§ **Assignment**
Starting at the line containing "Μαιρούλα απο Ιωάννινα, Ο" and ending at the line containing "ΠΕΡΙΣΣΌΤΕΡΑ", print every line of the material below exactly, both ends included, and stop there.

§ **Listed entries**
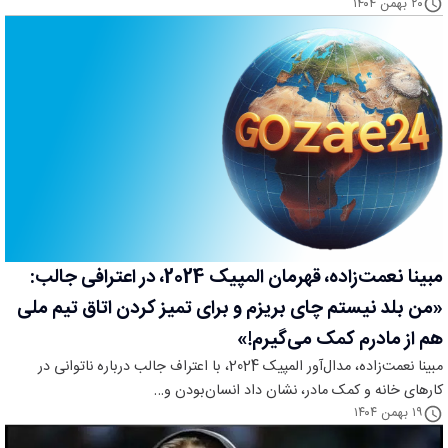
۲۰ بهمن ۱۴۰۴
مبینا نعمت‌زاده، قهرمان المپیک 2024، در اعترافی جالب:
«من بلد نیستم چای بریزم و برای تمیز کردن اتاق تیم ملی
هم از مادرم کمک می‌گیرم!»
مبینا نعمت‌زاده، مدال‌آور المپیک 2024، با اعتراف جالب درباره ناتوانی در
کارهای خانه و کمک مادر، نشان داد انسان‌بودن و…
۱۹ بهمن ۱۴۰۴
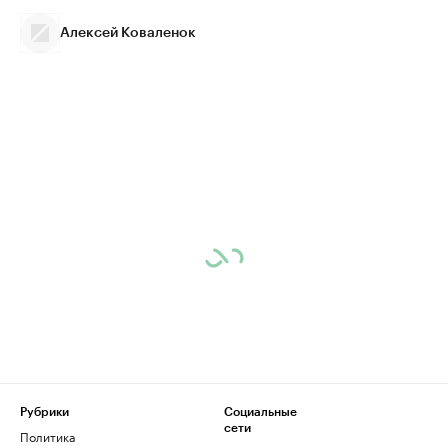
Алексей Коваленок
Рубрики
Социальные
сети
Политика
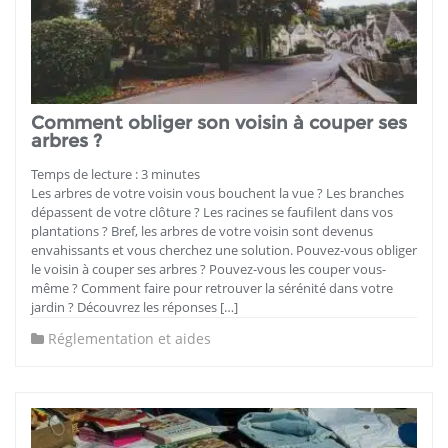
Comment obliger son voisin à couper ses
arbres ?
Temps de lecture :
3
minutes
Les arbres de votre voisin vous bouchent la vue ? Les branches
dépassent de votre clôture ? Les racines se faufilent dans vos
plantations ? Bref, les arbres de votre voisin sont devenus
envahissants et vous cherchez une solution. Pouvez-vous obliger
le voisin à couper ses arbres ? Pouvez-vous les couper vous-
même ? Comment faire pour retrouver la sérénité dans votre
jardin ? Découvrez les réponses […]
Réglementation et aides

...

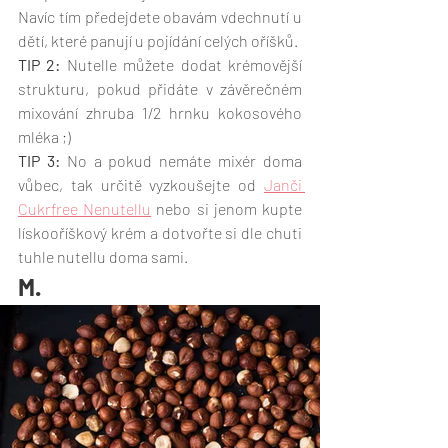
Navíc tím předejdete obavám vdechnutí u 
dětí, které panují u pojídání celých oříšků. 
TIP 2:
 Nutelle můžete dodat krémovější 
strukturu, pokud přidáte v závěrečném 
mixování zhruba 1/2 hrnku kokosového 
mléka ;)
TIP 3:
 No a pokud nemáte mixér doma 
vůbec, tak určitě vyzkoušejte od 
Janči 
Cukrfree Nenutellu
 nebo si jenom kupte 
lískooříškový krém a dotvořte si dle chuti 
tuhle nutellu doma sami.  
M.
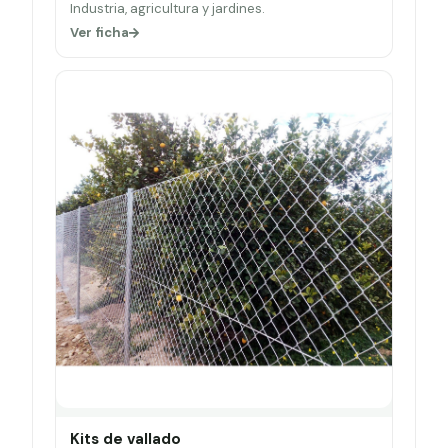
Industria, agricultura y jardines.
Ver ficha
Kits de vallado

* * *

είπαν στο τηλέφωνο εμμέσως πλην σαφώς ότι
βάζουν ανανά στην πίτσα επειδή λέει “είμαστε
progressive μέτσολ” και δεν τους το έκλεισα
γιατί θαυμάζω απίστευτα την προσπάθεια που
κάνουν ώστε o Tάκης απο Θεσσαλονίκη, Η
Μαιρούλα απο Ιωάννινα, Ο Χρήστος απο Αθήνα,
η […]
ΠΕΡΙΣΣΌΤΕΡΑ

§ **Result for this task**
Μαιρούλα απο Ιωάννινα, Ο Χρήστος απο Αθήνα,
η […]
ΠΕΡΙΣΣΌΤΕΡΑ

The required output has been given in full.